Las hogueras crepitaron y lanzaron lenguas de fuego. La multitud se agitó excitada.
– Adoradme en lo profundo de vuestros corazones y en la alegría de vuestras costumbres, ofreced vuestro sacrificio en el acto del amor y del placer, porque tal sacrificio me es grato. Puesto que yo soy la virgen inmaculada y yo soy la amante de dioses y demonios ardiente de deseo. Y en verdad os digo: como estuve con vosotros al principio, del mismo modo me encontraréis al final.
– ¡Escuchad -gritó para terminar el hechicero- las palabras de la Diosa, de aquélla cuyos brazos y muslos abrazan el Universo! ¡Quien al Principio separó las Aguas de los Cielos y bailó en ellos! ¡Bailad también vosotros!
– ¡Eia! Magna Materl
La domina arrojó con un brusco gesto la capa de sus hombros desnudos. Salió al centro de la pradera con dos acompañantes a ambos lados.
Las tres estuvieron allí, agarradas de las manos, que tenían estiradas hacia atrás, los rostros hacia afuera, las espaldas hacia adentro, del mismo modo en que a veces se representa a las Gracias en la pintura.
– Magna Mater! ¡Tres veces nueve! ¡Eia!
A las tres se añadieron otras tres brujas y tres hombres, todos, uniendo las manos, formaron un círculo. Ante sus gritos, sus llamadas, se añadieron los siguientes. Todos en la misma posición, los rostros hacia afuera, las espaldas hacia los nueve que eran el centro, formaron otro círculo.
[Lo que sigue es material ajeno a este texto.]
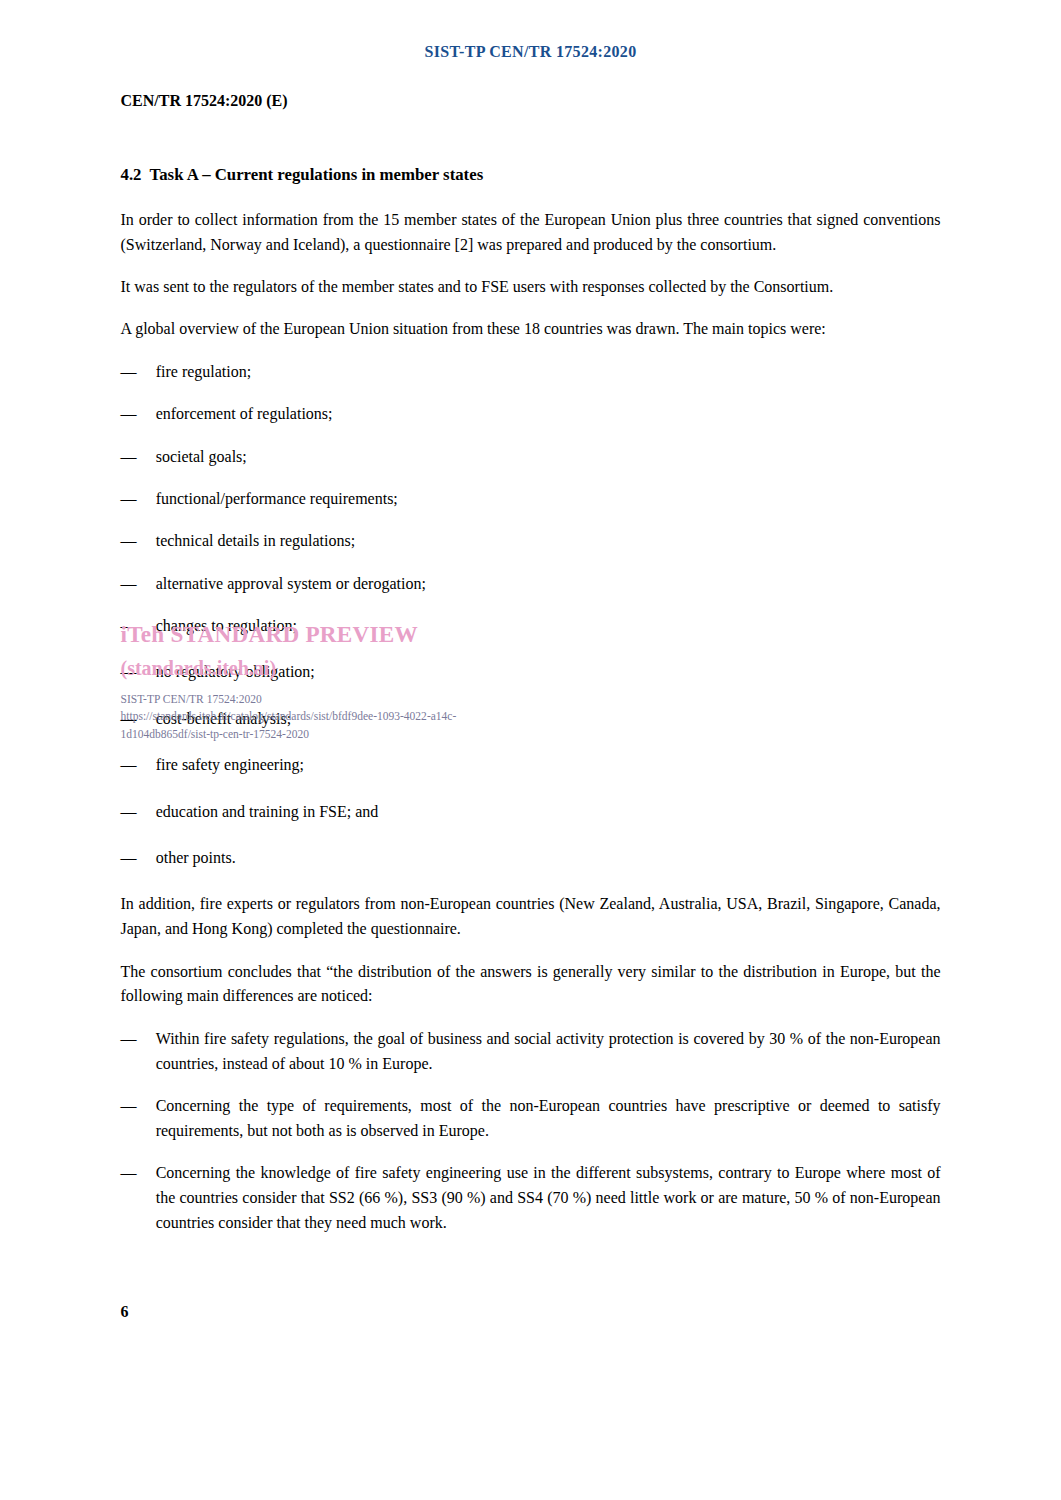SIST-TP CEN/TR 17524:2020
CEN/TR 17524:2020 (E)
4.2 Task A – Current regulations in member states
In order to collect information from the 15 member states of the European Union plus three countries that signed conventions (Switzerland, Norway and Iceland), a questionnaire [2] was prepared and produced by the consortium.
It was sent to the regulators of the member states and to FSE users with responses collected by the Consortium.
A global overview of the European Union situation from these 18 countries was drawn. The main topics were:
fire regulation;
enforcement of regulations;
societal goals;
functional/performance requirements;
technical details in regulations;
alternative approval system or derogation;
changes to regulation;
no regulatory obligation;
cost-benefit analysis;
fire safety engineering;
education and training in FSE; and
other points.
iTeh STANDARD PREVIEW
(standards.iteh.ai)
SIST-TP CEN/TR 17524:2020
https://standards.iteh.ai/catalog/standards/sist/bfdf9dee-1093-4022-a14c-
1d104db865df/sist-tp-cen-tr-17524-2020
In addition, fire experts or regulators from non-European countries (New Zealand, Australia, USA, Brazil, Singapore, Canada, Japan, and Hong Kong) completed the questionnaire.
The consortium concludes that “the distribution of the answers is generally very similar to the distribution in Europe, but the following main differences are noticed:
Within fire safety regulations, the goal of business and social activity protection is covered by 30 % of the non-European countries, instead of about 10 % in Europe.
Concerning the type of requirements, most of the non-European countries have prescriptive or deemed to satisfy requirements, but not both as is observed in Europe.
Concerning the knowledge of fire safety engineering use in the different subsystems, contrary to Europe where most of the countries consider that SS2 (66 %), SS3 (90 %) and SS4 (70 %) need little work or are mature, 50 % of non-European countries consider that they need much work.
6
Al momento se formó otro, y luego otro y otro, y otro, cada círculo con las espaldas al anterior y, por supuesto, mayor y más numeroso. Si al nexus formado por la domina y sus acompañantes lo rodeaba un círculo con no más de treinta personas, en el último círculo, el exterior, había por lo menos trescientas. Renevan y Nicoletta, llevados por la muchedumbre enfebrecida, se encontraron en el penúltimo círculo. La vecina de Reynevan era una de las nobles enmascaradas. Un extraño ser blanco sujetaba la mano de Nicoletta.
– ¡Eia!
– Magna Mater!
Otro grito agudo y una música salvaje que les llegaba de no se sabía dónde dieron la salida: los bailantes se movieron, los círculos comenzaron a girar y agitarse. Los giros -cada vez más rápidos- se llevaban a cabo al contrario, cada círculo giraba en dirección contraria al siguiente. Sólo con verlo daba vueltas la cabeza, la inercia del movimiento, la loca música y los gritos frenéticos completaron la obra. Ante los ojos de Reynevan el sabbat se disolvió en una mancha caleidoscópica, los pies, le dio la sensación, dejaron de tocar la tierra. Perdió la consciencia.
– ¡Eiaaa! ¡Eiaaa!
– ¡Lilith, Astarté, Cibeles!
– ¡Hécate!
– ¡Eiaaaa!
No supo cuánto duró. Se despertó en el suelo, entre otros que estaban también tendidos y se iban levantando poco a poco. Nicoletta yacía junto a él: no había soltado su mano.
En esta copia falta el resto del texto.